Text under study -
- Also, words are just words. They only hurt if you care what somebody thinks of you. And you shouldn't care what racists think of you, that's silly. Also, nobody is entitled to be loved by everyone, so get over it. We're supposed to be mature adults, yet we can't ignore some idiot we never even met who insults us or a group we belong to... Am I the only one to see a problem with this? Anyway, if you can't get over the fact that there are idiots on this planet who won't like you, it's still not a reason to censor anybody or anything. That would be a disproportionate response.
- Finally, censorship also helps hatred and racism much more than it stops it. Censorship just hides the symptoms, i.e. racist comments. But it has some very negative consequences too:
- - Censorship doesn't people less racist. Let's clear that out right now.
- - Censorship can be used to make racists look like victims "look, we can't even state our opinions! That's oppression and thank those [insert some race here] for using the law to control what we can say!".

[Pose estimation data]
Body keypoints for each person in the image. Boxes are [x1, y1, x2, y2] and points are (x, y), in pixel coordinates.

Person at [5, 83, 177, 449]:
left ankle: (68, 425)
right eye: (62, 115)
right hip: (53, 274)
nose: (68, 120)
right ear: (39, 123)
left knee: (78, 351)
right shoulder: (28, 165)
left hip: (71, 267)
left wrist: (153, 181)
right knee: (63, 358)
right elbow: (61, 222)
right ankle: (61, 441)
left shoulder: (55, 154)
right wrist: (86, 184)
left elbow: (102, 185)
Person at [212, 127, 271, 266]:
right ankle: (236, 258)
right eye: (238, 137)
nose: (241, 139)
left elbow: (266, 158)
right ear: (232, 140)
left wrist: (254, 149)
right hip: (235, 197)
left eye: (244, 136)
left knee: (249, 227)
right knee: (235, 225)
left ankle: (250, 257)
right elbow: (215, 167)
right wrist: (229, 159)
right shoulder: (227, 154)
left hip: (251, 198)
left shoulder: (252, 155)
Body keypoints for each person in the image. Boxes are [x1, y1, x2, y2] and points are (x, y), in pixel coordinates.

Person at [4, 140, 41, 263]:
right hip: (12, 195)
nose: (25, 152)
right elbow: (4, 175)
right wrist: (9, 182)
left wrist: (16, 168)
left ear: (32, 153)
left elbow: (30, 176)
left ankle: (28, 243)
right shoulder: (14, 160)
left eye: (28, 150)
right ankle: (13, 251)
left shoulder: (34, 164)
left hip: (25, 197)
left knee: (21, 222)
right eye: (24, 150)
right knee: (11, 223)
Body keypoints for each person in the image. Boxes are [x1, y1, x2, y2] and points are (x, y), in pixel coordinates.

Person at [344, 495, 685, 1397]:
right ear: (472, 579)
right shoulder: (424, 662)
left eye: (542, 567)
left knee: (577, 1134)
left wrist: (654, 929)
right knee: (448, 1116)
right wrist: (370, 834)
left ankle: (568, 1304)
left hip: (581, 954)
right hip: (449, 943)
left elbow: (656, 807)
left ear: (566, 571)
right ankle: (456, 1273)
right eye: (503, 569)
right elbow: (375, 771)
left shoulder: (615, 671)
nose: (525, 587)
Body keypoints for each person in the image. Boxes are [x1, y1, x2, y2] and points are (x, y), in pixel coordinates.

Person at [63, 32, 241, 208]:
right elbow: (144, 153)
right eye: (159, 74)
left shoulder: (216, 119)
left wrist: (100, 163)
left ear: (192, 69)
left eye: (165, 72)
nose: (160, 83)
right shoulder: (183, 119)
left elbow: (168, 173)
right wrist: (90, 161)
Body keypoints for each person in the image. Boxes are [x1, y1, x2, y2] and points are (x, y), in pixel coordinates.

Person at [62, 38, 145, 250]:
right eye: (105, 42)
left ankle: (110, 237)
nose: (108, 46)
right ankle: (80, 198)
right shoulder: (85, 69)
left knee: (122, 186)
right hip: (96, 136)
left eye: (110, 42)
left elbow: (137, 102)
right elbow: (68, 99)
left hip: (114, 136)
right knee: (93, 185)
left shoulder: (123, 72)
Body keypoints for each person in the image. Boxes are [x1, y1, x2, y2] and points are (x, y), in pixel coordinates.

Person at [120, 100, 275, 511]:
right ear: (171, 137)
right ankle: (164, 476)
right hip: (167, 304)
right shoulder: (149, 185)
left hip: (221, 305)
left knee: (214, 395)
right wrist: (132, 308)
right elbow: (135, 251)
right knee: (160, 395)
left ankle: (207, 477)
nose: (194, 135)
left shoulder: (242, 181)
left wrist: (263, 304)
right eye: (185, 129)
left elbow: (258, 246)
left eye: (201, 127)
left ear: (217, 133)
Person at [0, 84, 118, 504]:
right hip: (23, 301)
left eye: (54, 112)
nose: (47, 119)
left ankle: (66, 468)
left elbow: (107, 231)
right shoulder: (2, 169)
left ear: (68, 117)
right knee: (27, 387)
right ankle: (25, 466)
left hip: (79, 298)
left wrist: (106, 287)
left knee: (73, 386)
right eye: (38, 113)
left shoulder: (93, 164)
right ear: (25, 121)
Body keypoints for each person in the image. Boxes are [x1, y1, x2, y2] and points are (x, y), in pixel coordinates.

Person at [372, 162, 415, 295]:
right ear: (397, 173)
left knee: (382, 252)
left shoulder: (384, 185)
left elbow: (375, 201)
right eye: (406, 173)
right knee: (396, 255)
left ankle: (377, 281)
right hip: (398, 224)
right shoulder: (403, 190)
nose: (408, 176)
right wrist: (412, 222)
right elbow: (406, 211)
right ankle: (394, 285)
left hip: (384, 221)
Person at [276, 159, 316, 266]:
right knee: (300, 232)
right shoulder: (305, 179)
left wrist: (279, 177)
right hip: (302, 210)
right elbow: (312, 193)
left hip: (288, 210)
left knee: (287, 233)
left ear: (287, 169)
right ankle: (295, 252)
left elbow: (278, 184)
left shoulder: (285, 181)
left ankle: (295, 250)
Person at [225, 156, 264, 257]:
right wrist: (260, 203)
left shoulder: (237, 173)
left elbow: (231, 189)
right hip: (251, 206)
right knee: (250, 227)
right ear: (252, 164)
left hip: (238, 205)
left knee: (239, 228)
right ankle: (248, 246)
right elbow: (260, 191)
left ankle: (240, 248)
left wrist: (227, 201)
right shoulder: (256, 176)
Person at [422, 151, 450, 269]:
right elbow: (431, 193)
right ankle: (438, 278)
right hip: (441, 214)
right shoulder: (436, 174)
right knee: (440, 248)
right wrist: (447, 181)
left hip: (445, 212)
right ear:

Your tasks -
1. Duplicate the passage of the censorship text that opens with the words containing "- Also, words" and closes with "a disproportionate response.".
2. Write the next part of the censorship text, starting after its last line.

Task responses -
1.
- Also, words are just words. They only hurt if you care what somebody thinks of you. And you shouldn't care what racists think of you, that's silly. Also, nobody is entitled to be loved by everyone, so get over it. We're supposed to be mature adults, yet we can't ignore some idiot we never even met who insults us or a group we belong to... Am I the only one to see a problem with this? Anyway, if you can't get over the fact that there are idiots on this planet who won't like you, it's still not a reason to censor anybody or anything. That would be a disproportionate response.

2.
- - Censorship doesn't stop the speech, it just makes it more subtle and go unchallenged.
- Racism is still very visible in politics today. Except that instead of taking the form of Hitler and a holocaust, it takes the form of politicians blaming crime on foreigners and promising to act against this. It takes the form of people being born in a country, having lived there 18 years, and then being kicked out back "home" because they broke the law one time.
- Censorship didn't solve these problems. And you know what else? People don't even seem to realize that sending somebody back to Africa even though he lived all his life in Europe is racist. That's because this is a subtle form of racism, and therefore it is never challenged.
- If we allowed people to express racist views, we would also see these people get challenged. Let racists explain why they think other races are inferior, and then counter them with your own arguments why all races are equal. If you're right, you'll have no problem proving it. There's obviously a good reason why you aren't racist, right? Surely you must be able to argue why every race is equal, aren't you? Then what are you afraid of?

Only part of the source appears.